(Exercise prompt):
Rewrite the lines below as a numbered list, dropping the blank lines and omitting the pictures.

(Chart comprehension data):
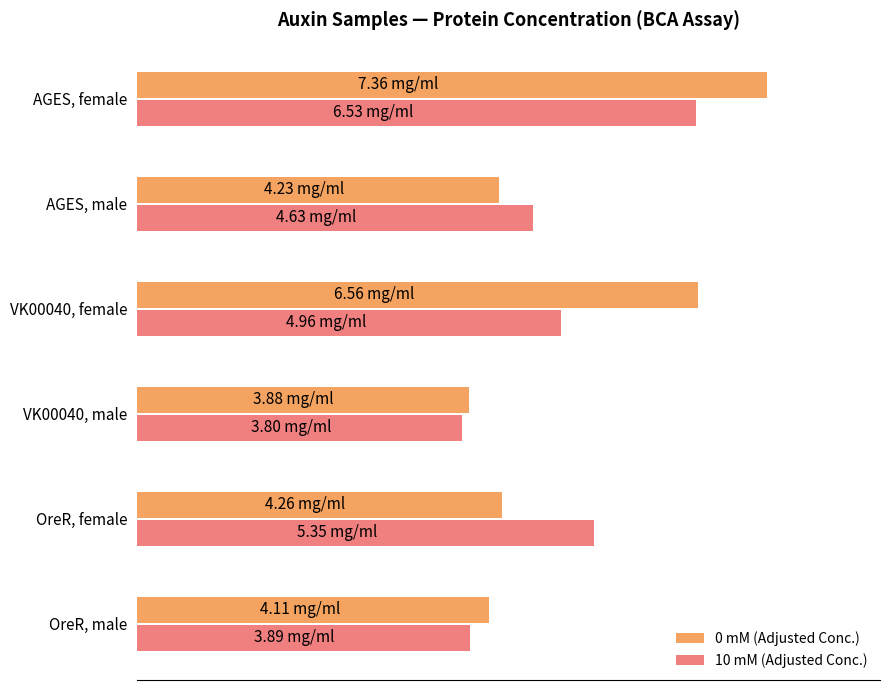

What are all the series names shown in the legend?

0 mM (Adjusted Conc.), 10 mM (Adjusted Conc.)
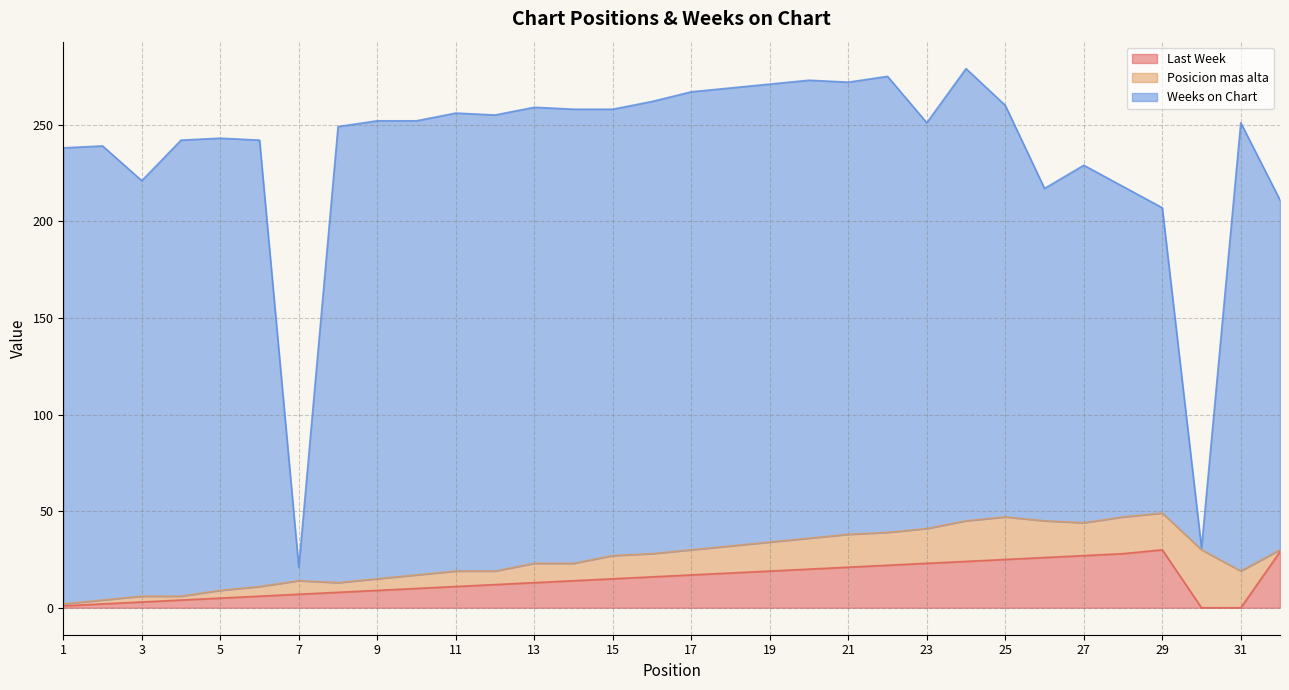

True or false: Last Week has a value of 6 at 27.

False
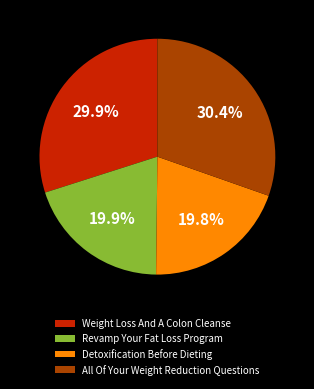

Combined, do Detoxification Before Dieting and Revamp Your Fat Loss Program account for over 50%?

No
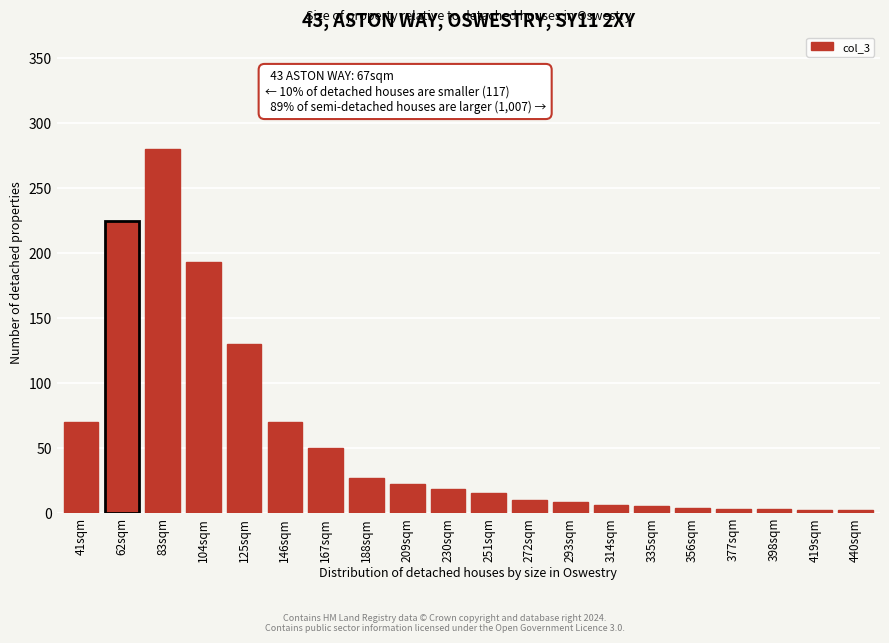

Where is the data nearest to the value 141?

125sqm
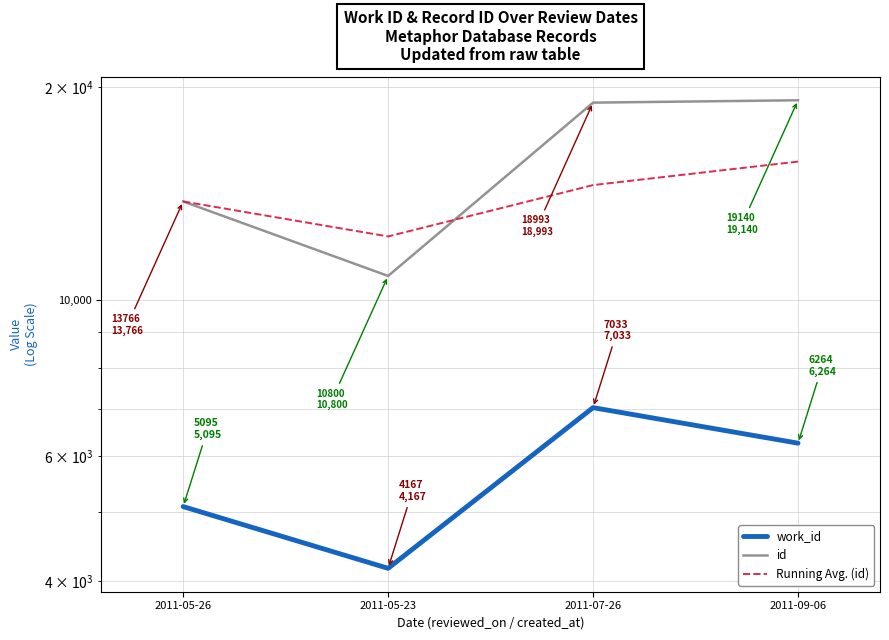

Is this an area chart (filled region under the line)?

No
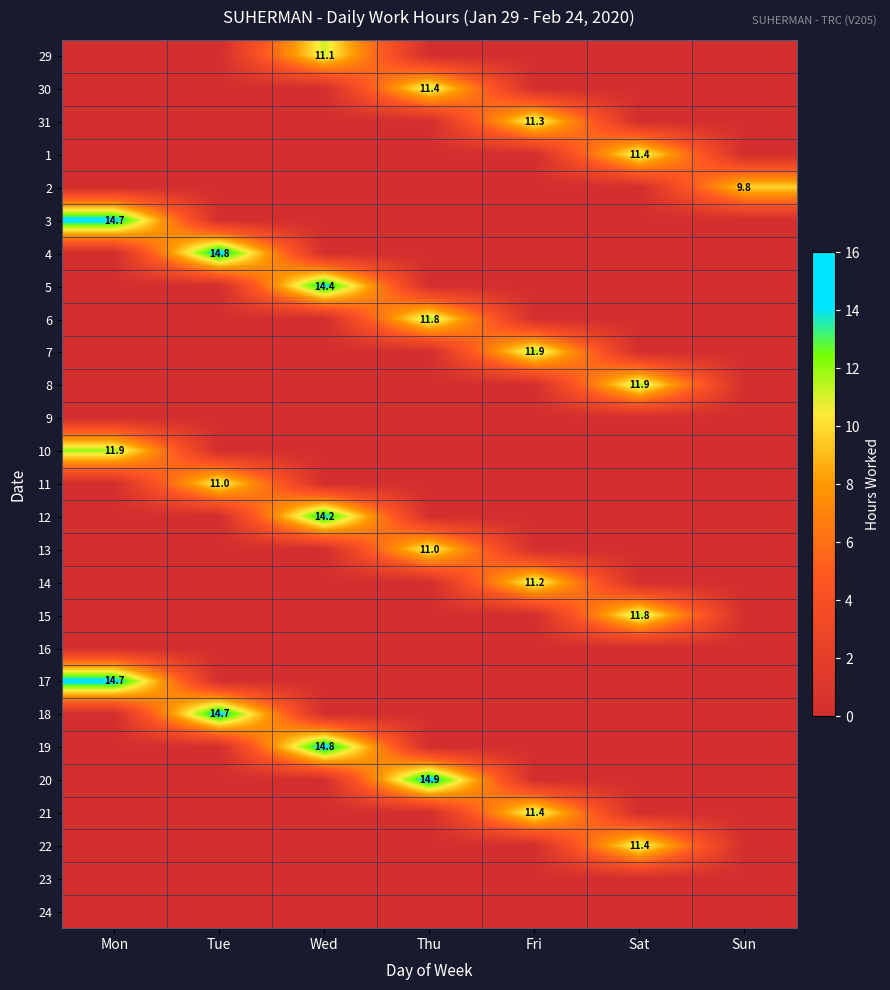

The 15 series shows 11.8 at Sat. True or false?

True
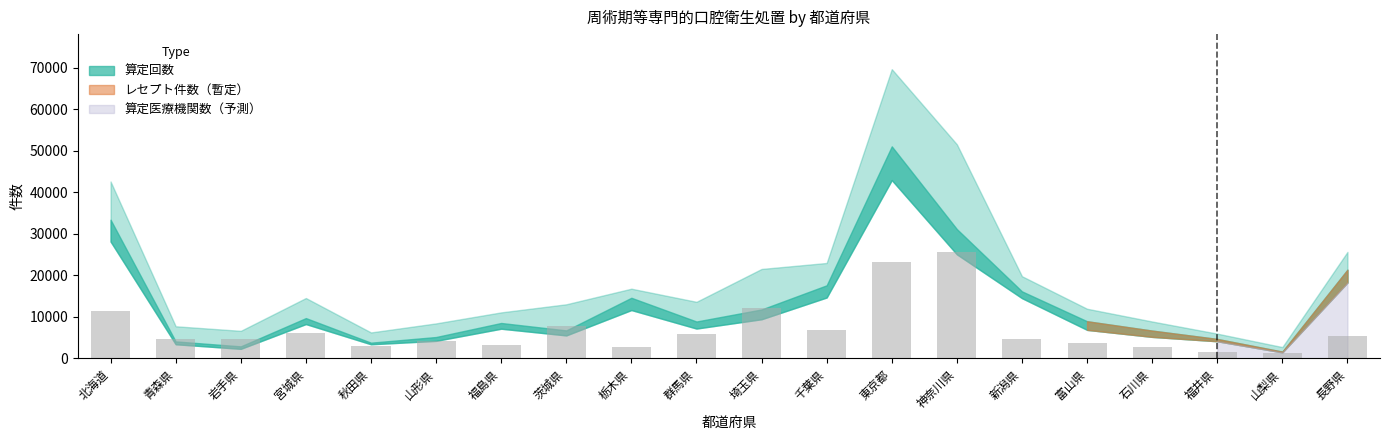

What is the ratio of the value at 千葉県 to the value at 岩手県?

1.4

(Exercise answer):
1. What are all the series names shown in the legend?
2. 0 mM (Adjusted Conc.), 10 mM (Adjusted Conc.)
3. True or false: Last Week has a value of 6 at 27.
4. False
5. Combined, do Detoxification Before Dieting and Revamp Your Fat Loss Program account for over 50%?
6. No
7. Where is the data nearest to the value 141?
8. 125sqm
9. Is this an area chart (filled region under the line)?
10. No
11. The 15 series shows 11.8 at Sat. True or false?
12. True
13. What is the ratio of the value at 千葉県 to the value at 岩手県?
14. 1.4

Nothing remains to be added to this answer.